Geesteswereld buiten de tijd

Over Erasmus’ erfenis in tijden van intolerantie

Johannes van der Sluis

In 1924 stelde Johan Huizinga dat het werk van Erasmus ‘gedaan was’ en ‘niet weer tot de wereld zou gaan spreken’. De zestiende eeuw was over de humanistische schrijver-filosoof heen ‘gebruist’ en had diens ‘ideaal van gematigdheid en verdraagzaamheid veracht’.1 Daarmee reduceerde Huizinga Erasmus in diens biografie tot een naam. Anno 2019 is dat niet anders, wat wellicht een ‘verdienste’ is van de brug; Erasmus’ erfgoed leeft niet meer.

Erasmus hád dus wel tot de wereld gesproken. Sterker, met Lof der Zotheid maakt hij eigenlijk als enige Nederlander aanspraak op de kwalificatie wereldliteratuur, al is dat meesterwerk niet in het Nederlands geschreven, wat enigszins is te vergelijken met dat Nederland het record houdt van meest verloren wk-finales voetbal: Erasmus behoort tot de wereldkampioenen van de menselijke geest, maar vanwege dat Latijn is hij weer net niet een kampioen van de Nederlandse literatuur. Uit dat geboorteland is hij bovendien al vroeg vertrokken, waarna de hele wereld Erasmus’ vaderland werd, al betrof dat vooral Europa – christelijk Europa welteverstaan.

Hoe dan ook, de ‘wereldburger’ Erasmus is geboren als Nederlander in Rotterdam, een paradoxale locatie vanuit kosmopolitisch perspectief. Immers, ondanks de haven en de humanistische, kosmopolitische denker – humanisme is een kosmopolitische aangelegenheid: wat mensen over de hele wereld delen, is het menszijn – is het eveneens de stad waaruit de geest van Fortuyn kwam aanwaaien die zou uitgroeien tot een nationalistische, antikosmopolitische stormwind.

In tegenstelling tot Fortuyn betrachtte Erasmus als vroom christen verdraagzaamheid, juist ten overstaan van de ‘vijand’, toentertijd de Turken. Die moesten wel worden bestreden – daarover is de pacifist Erasmus paradoxaal genoeg duidelijk –, maar met wapens als ‘het verlangen om goed te doen’.2 Een paar eeuwen later zou dat wapen de deugd, of beter gezegd de ondeugd, van de ‘Gutmensch’ worden.

Niet alleen wordt Erasmus’ stem niet meer gehoord, maar het is gemeengoed geworden om het exacte tegendeel van zijn denken te ventileren.


De bijdrage van Nederland aan de wereldliteratuur lijkt gering, maar het is, als we onze nationalistische sentimenten vrij spel geven, geen onaardige score in vergelijking met bijvoorbeeld IJsland. Nederland heeft in ieder geval ook een aantal schrijvers dat tot de wereld kán spreken, getuige bijvoorbeeld de ontvangst van de Engelse vertaling van Reves De avonden, waarover Herman Koch (Nederlands belangrijkste literaire exportproduct, maar daarmee ook wereldliteratuur?) op het omslag zegt dat als het boek in de jaren vijftig in het Engels was verschenen, het net zo’n klassieker zou zijn geworden als Catcher in the Rye of On the Road.

**Wat wordt gevraagd:**
(a) In welk jaar stelde Johan Huizinga volgens de tekst over Erasmus dat diens werk 'gedaan was'?
(b) In welke stad werd Erasmus geboren?
(c) Van welk boek van Reve bespreekt Herman Koch de Engelse vertaling op het omslag?
De rijen die volgen spelen hierbij geen rol.

**Verstrekte gegevens:**
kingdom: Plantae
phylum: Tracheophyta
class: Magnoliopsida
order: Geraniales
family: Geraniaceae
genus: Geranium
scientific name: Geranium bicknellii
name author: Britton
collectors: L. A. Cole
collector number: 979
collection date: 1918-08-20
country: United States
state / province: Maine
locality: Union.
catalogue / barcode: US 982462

* * *

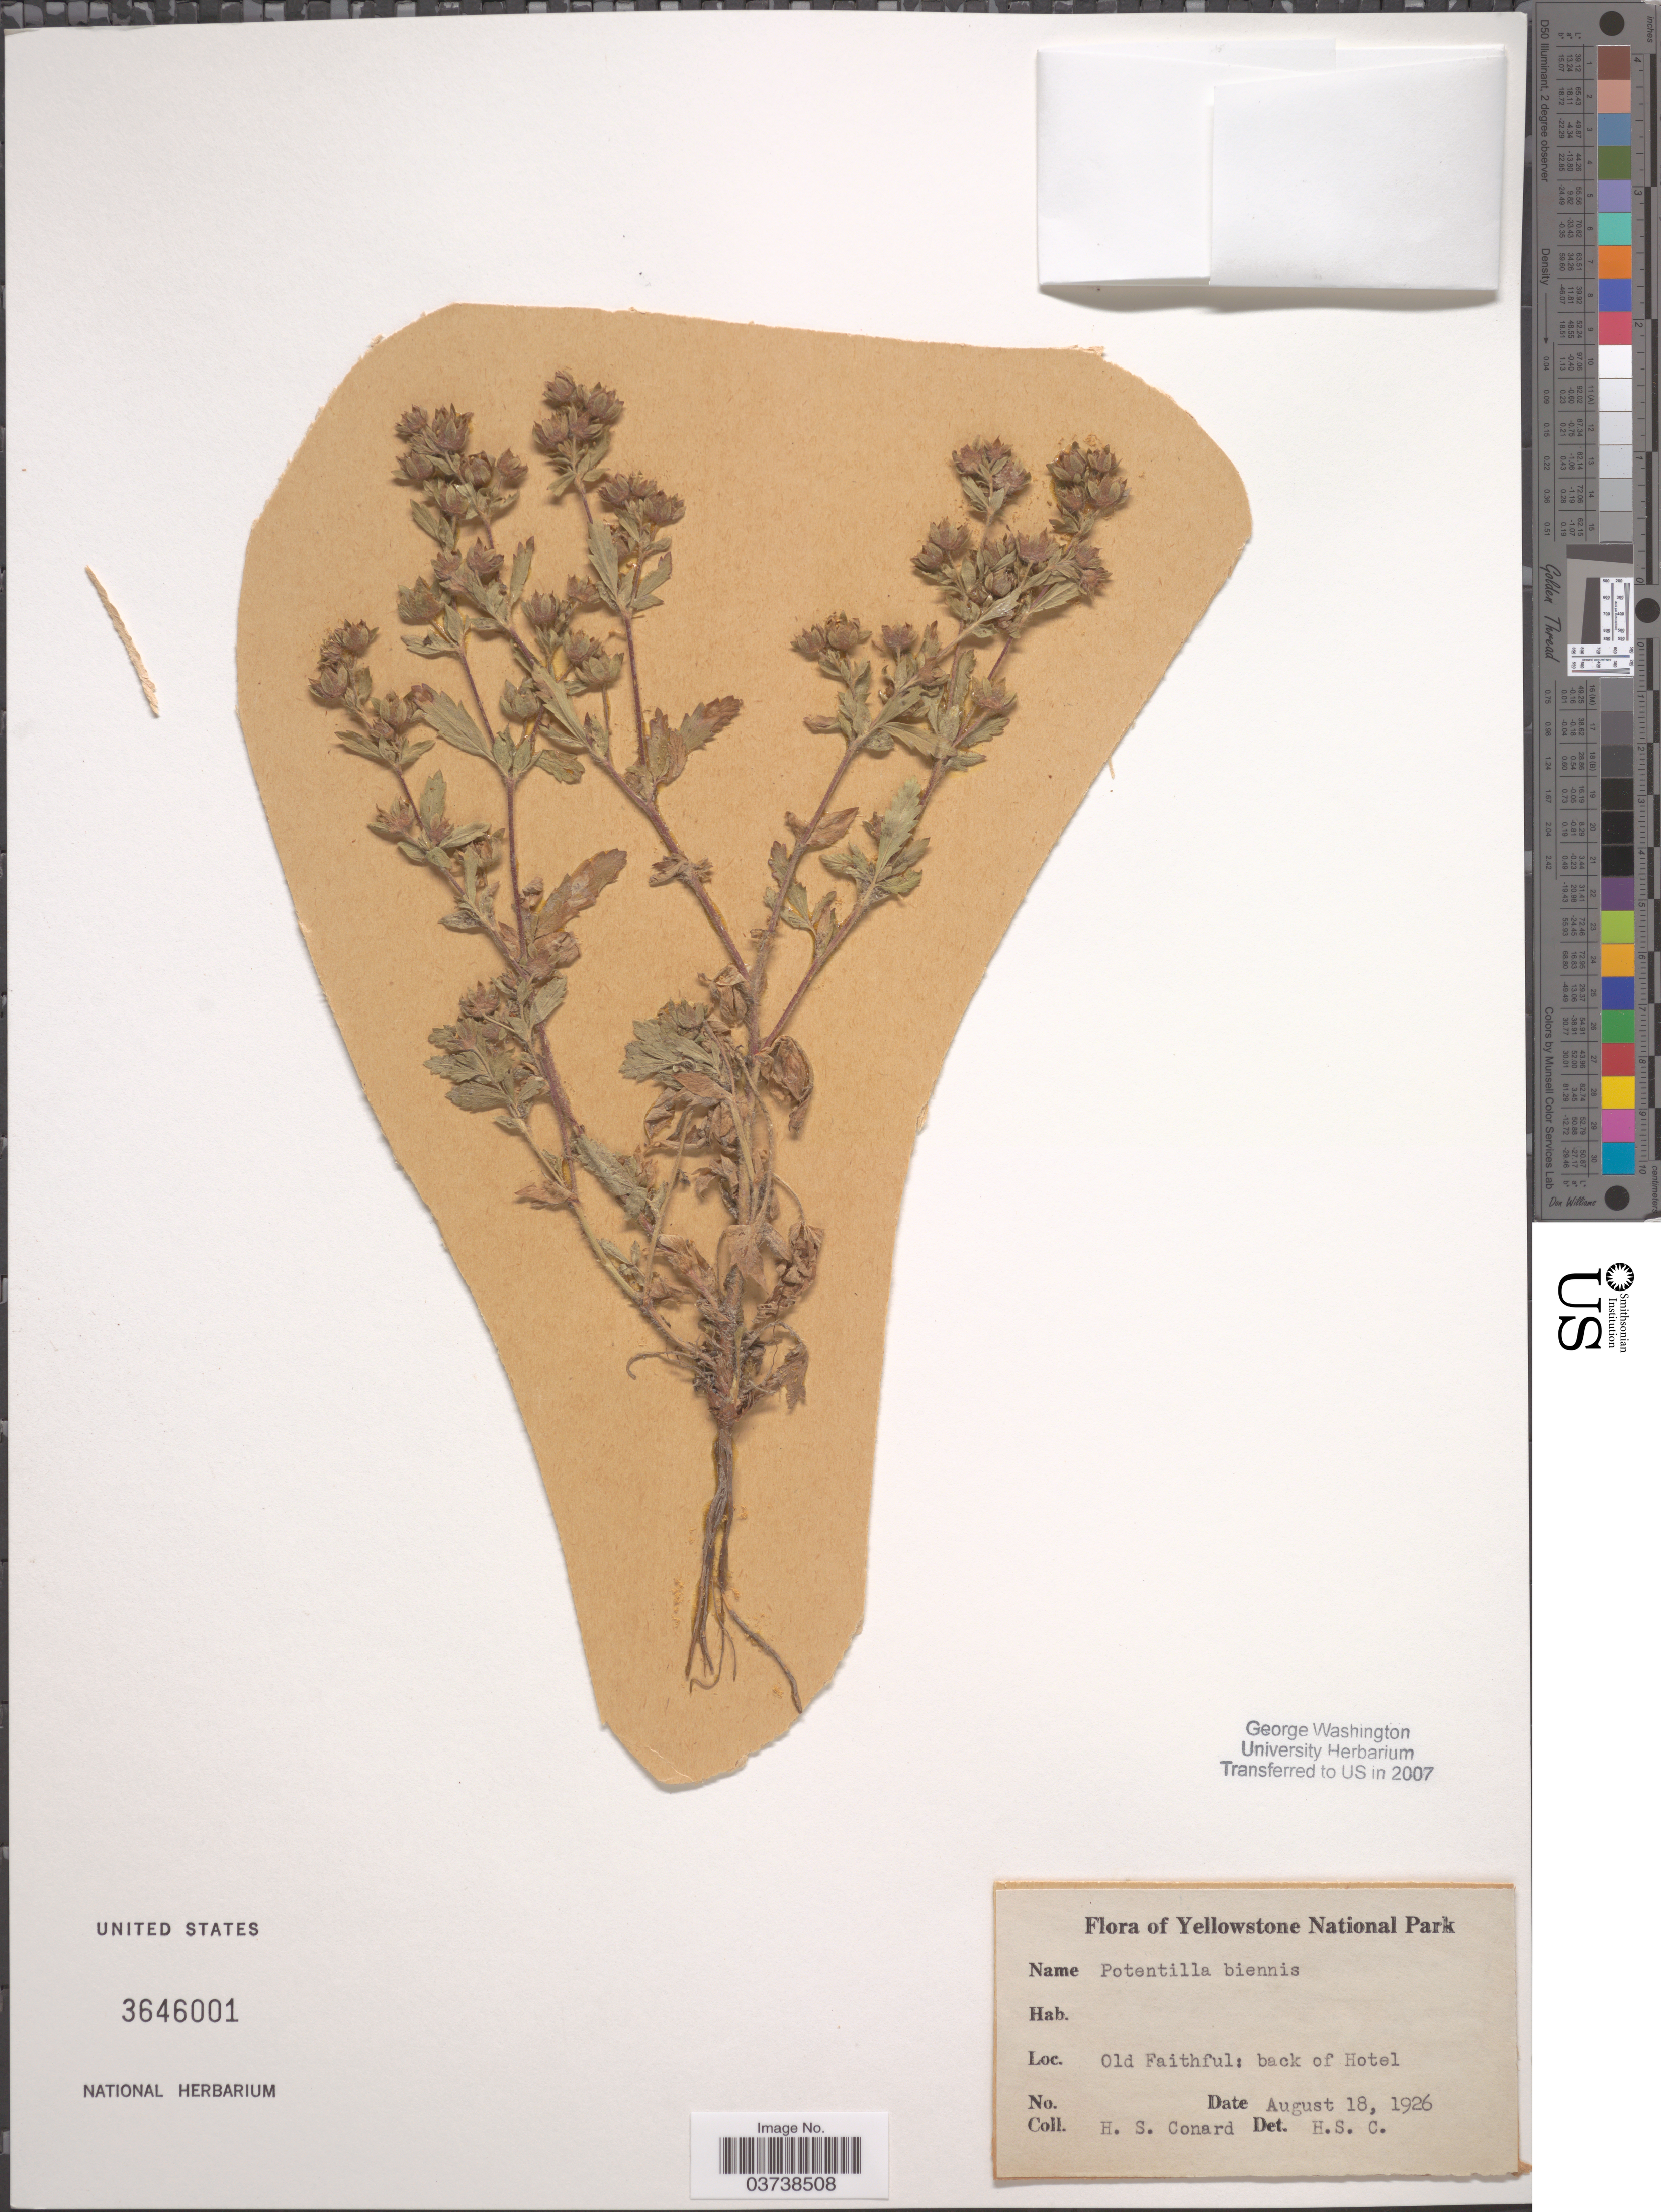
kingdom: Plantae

**Volledig antwoord:**
(a) In 1924.
(b) In Rotterdam.
(c) Van De avonden.